Kota Semarang – Sang Proklamator, Bung Karno dikenal sebagai salah satu Founding Father Bangsa Indonesia yang memiliki haluan politik nasionalis. Hal itu tidak terlepas dari sepak terjangnya ketika berjuang, bahkan sebelum ia diangkat sebagai seorang presiden.
Pada usia remaja, Bung Karno belajar tentang kehidupan bangsa dan negara dari HOS Tjokroaminoto. Di lingkungan belajar Ketua Sarekat Islam (SI), kemudian Bung Karno bertemu dengan berbagai orang, di antaranya Kartosoewirjo yang berhaluan Islamisme dan Semaoen yang memiliki pandangan komunis.
Sama-sama memiliki kepentingan untuk menghalau keserakahan kapitalisme dan imperialisme, Bung Karno kemudian meyakini bahwa nasionalisme menjadi jalan tengah yang inklusif.
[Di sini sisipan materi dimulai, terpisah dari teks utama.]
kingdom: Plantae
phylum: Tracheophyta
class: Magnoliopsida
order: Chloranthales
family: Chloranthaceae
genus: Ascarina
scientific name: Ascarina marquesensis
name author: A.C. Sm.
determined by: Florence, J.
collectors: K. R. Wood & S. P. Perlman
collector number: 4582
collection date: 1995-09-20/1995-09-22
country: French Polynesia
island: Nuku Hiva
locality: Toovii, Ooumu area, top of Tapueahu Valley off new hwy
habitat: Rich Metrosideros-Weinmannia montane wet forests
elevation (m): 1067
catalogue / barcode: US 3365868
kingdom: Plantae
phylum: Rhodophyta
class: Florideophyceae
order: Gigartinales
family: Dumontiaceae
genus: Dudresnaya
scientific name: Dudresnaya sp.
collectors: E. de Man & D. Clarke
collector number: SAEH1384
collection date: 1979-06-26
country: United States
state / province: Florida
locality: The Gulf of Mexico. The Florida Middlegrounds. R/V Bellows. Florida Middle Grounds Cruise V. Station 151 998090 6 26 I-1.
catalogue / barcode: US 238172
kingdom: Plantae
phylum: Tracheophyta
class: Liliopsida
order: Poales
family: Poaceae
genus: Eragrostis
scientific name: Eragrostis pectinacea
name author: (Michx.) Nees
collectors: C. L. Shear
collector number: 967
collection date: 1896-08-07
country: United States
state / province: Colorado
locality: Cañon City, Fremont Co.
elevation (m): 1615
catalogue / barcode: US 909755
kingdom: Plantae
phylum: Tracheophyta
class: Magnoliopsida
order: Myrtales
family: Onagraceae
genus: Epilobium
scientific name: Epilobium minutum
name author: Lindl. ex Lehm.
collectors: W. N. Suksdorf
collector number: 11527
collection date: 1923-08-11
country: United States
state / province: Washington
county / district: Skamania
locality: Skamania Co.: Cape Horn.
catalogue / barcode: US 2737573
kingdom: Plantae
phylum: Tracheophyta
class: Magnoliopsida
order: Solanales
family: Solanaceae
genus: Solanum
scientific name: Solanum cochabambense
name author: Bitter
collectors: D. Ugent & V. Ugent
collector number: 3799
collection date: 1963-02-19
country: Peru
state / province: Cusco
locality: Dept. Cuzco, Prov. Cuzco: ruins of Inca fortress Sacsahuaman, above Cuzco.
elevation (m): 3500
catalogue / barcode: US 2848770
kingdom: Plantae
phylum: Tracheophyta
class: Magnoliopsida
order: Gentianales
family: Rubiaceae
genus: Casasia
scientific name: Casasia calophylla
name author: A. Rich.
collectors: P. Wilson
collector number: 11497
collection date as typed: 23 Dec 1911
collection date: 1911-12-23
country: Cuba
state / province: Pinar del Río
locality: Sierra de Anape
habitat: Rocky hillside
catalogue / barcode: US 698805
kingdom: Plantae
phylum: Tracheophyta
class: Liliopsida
Baginya, nasionalisme mampu untuk merangkul perbedaan primordial, stratifikasi sosial, dan diferensiasi sosial yang ada di Indonesia.
Nasionalisme dalam pandangan yang dianut Bung Karno bukanlah nasionalisme yang menempatkan sebuah negara lebih tinggi daripada negara yang lain. Ia menegaskan bahwa nasionalisme yang ideal justru mengajak negara-negara lain berada dalam satu strata yang sama dan saling bergotong royong untuk mewujudkan ketertiban dunua.
“Nasionalisme kita bukanlah nasionalisme yang sempit; ia bukanlah nasionalisme yang timbul daripada kesombongan belaka; ia adalah nasionalisme bangsa yang lebar, nasionalisme yang timbul daripada pengetahuan atas susunan dunia dan Riwayat; ia bukanlah ‘jingo-nationalism’ atau ’chauvanism’, dan bukanlah suatu copie atau tiruan daripada nasionalisme barat,” ujar Bung Karno pada tulisannya di tahun 1928.
“Nasionalisme kita adalah suatu nasionalisme, yang menerima rasa-hidupnya itu sebagai suatu bakti. Nasionalisme kita adalah nasionalisme yang ada di dalam kelebaran dan keluasannya memberi tempat cinta pada lain-lain bangsa, sebagai lebar dan luasnya udara, yang memberi tempat segenap sesuatu yang perlu untuk hidupnya segala yang hidup,” tandasnya.